Naar boven ↑

Rechtspraak

C. Steinweg-Handelsveem B.V./HDI-Gerling Verzekeringen N.V.
Gerechtshof Den Haag (Locatie Den Haag), 26 februari 2019
ECLI:NL:GHDHA:2019:340

C. Steinweg-Handelsveem B.V./HDI-Gerling Verzekeringen N.V.

Het hof stelt in een tussenarrest prejudiciële vragen aan de Hoge Raad over de omvang van het verhaalsrecht ex artikel 6:107a BW.

Feiten

Het hof stelt in een tussenarrest prejudiciële vragen aan de Hoge Raad over de omvang van het verhaalsrecht ex artikel 6:107a BW.

Oordeel

De door het hof in het tussenarrest voorgestelde prejudiciële vragen luiden als volgt: (1) Valt de pensioenpremie die door een werkgever verplicht doorbetaald/afgedragen is tijdens ziekte of arbeidsongeschiktheid van een werknemer onder het loonbegrip van artikel 6:107a BW?; (2) Indien uit het antwoord op de eerste vraag voortvloeit dat er een verhaalsrecht is voor de in deze zaak aan de orde zijnde pensioenpremie, bestaat er dan reden om een verschil te maken tussen het werknemersgedeelte en het werkgeversgedeelte van de betaalde/afgedragen pensioenpremie?

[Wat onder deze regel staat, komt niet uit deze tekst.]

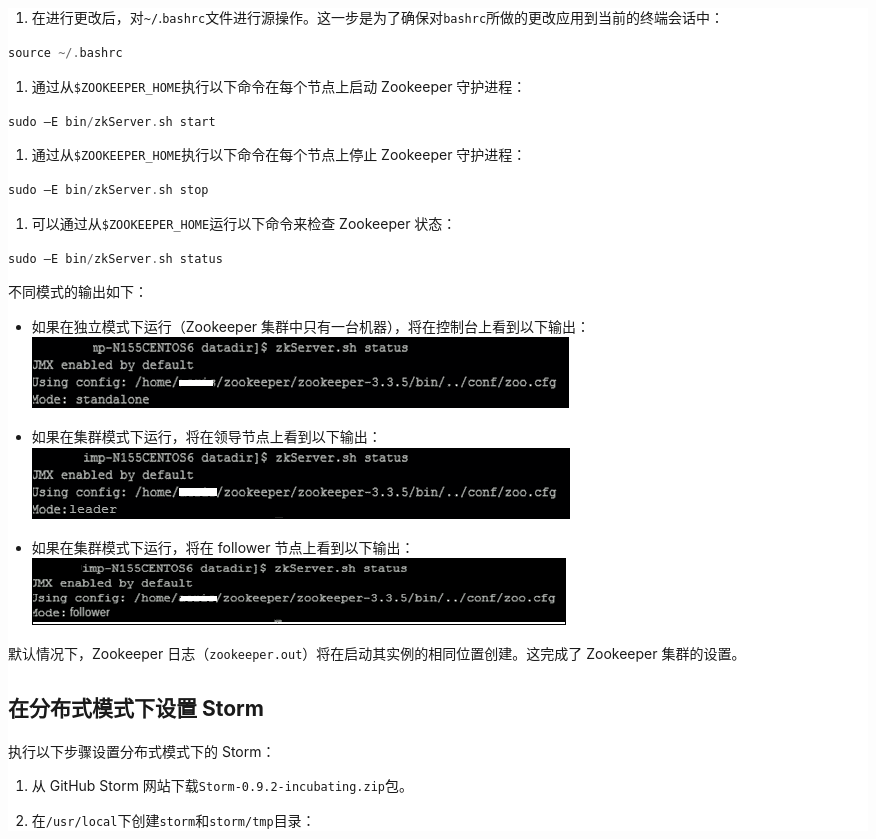 1.  在进行更改后，对`~/`.`bashrc`文件进行源操作。这一步是为了确保对`bashrc`所做的更改应用到当前的终端会话中：

```scala
source ~/.bashrc

```

1.  通过从`$ZOOKEEPER_HOME`执行以下命令在每个节点上启动 Zookeeper 守护进程：

```scala
sudo –E bin/zkServer.sh start

```

1.  通过从`$ZOOKEEPER_HOME`执行以下命令在每个节点上停止 Zookeeper 守护进程：

```scala
sudo –E bin/zkServer.sh stop

```

1.  可以通过从`$ZOOKEEPER_HOME`运行以下命令来检查 Zookeeper 状态：

```scala
sudo –E bin/zkServer.sh status

```

不同模式的输出如下：

+   如果在独立模式下运行（Zookeeper 集群中只有一台机器），将在控制台上看到以下输出：![为 Storm 设置 Zookeeper（V 3.3.5）](img/00017.jpeg)

+   如果在集群模式下运行，将在领导节点上看到以下输出：![为 Storm 设置 Zookeeper（V 3.3.5）](img/00018.jpeg)

+   如果在集群模式下运行，将在 follower 节点上看到以下输出：![为 Storm 设置 Zookeeper（V 3.3.5）](img/00019.jpeg)

默认情况下，Zookeeper 日志（`zookeeper.out`）将在启动其实例的相同位置创建。这完成了 Zookeeper 集群的设置。

## 在分布式模式下设置 Storm

执行以下步骤设置分布式模式下的 Storm：

1.  从 GitHub Storm 网站下载`Storm-0.9.2-incubating.zip`包。

1.  在`/usr/local`下创建`storm`和`storm/tmp`目录：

In reactie op de voorgestelde prejudiciële vragen heeft HDI-Gerling Verzekeringen N.V. (hierna: HDI) een aanvullende vraag geformuleerd die als volgt luidt: 'Valt de pensioenpremie die door een werkgever wordt betaald onder het loonbegrip van titel 10 van Boek 7 BW en van artikel 7:629 BW in het bijzonder?'

Ten aanzien van de vraag die HDI wenst te stellen, overweegt het hof dat in de voorgestelde vragen bewust verwezen wordt naar het loonbegrip van artikel 6:107a BW nu het dit loonbegrip is dat primair uitgelegd dient te worden bij de bepaling van de omvang van het regresrecht van de werkgever. Daarbij komt dat artikel 6:107a BW niet alleen naar de aanspraken op loon uit hoofde van artikel 7:629 BW lid 1 verwijst maar ook naar aanspraken uit hoofde van de individuele of een collectieve arbeidsovereenkomst. Daarmee draagt beantwoording van de door HDI voorgestelde vraag niet bij aan de beantwoording van de vraag die partijen verdeeld houdt. Het hof ziet daarom geen aanleiding om de vraagstelling zoals opgenomen aan te passen. Het hof verzoekt de Hoge Raad dan ook de genoemde vragen te beantwoorden en houdt in afwachting daarvan iedere verdere beslissing aan.